The AFL-CIO applauds the workers' tenacity during their 19-month struggle and backs their bold, new strategy.
In Detroit, the campaign to win a fair contract has already cost Knight-Ridder and Gannett dearly. They have lost a third of their circulation and $250 million in advertising revenue. They have lost respect in their community. Hundreds of religious leaders have condemned their actions. The newspapers have lost esteem in the journalism profession.
For their part, Knight-Ridder and Gannett have spent thousands of dollars fighting their own workers. They have financed a new workforce of strikebreakers.

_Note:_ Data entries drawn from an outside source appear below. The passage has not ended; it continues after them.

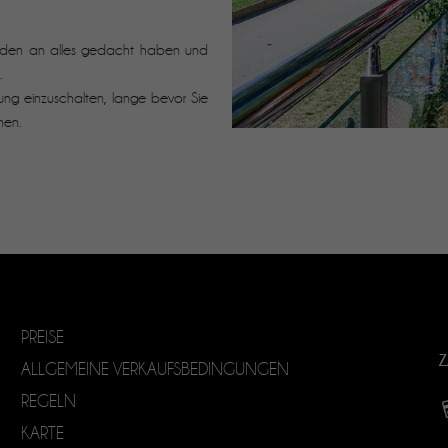
 werden an alles gedacht haben und
.
ng einzuschalten, lange bevor Sie
nen.
PREISE
Z
ALLGEMEINE VERKAUFSBEDINGUNGEN
REGELN
KARTE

They have sustained massive losses, subsidizing their Detroit papers with profits from other companies. They have turned their Detroit properties into fenced, prison-like structures. They have hired an army of private security guards, who have at times physically attacked workers.
The unions' new strategy offers the companies a plan under which the workers end their strike, win back their jobs and strikebreakers are forced out. If the owners of the newspapers, Knight-Ridder and Gannett, refuse, their liability for backpay could be $80 million a year.
In addition, the unions have designed a well-funded strategy that will take the campaign for a fair contract everywhere Knight-Ridder and Gannett operate -- in Detroit, in the United States and around the globe.
The AFL-CIO will stand beside the workers as they replicate the campaign for a fair contract beyond Detroit.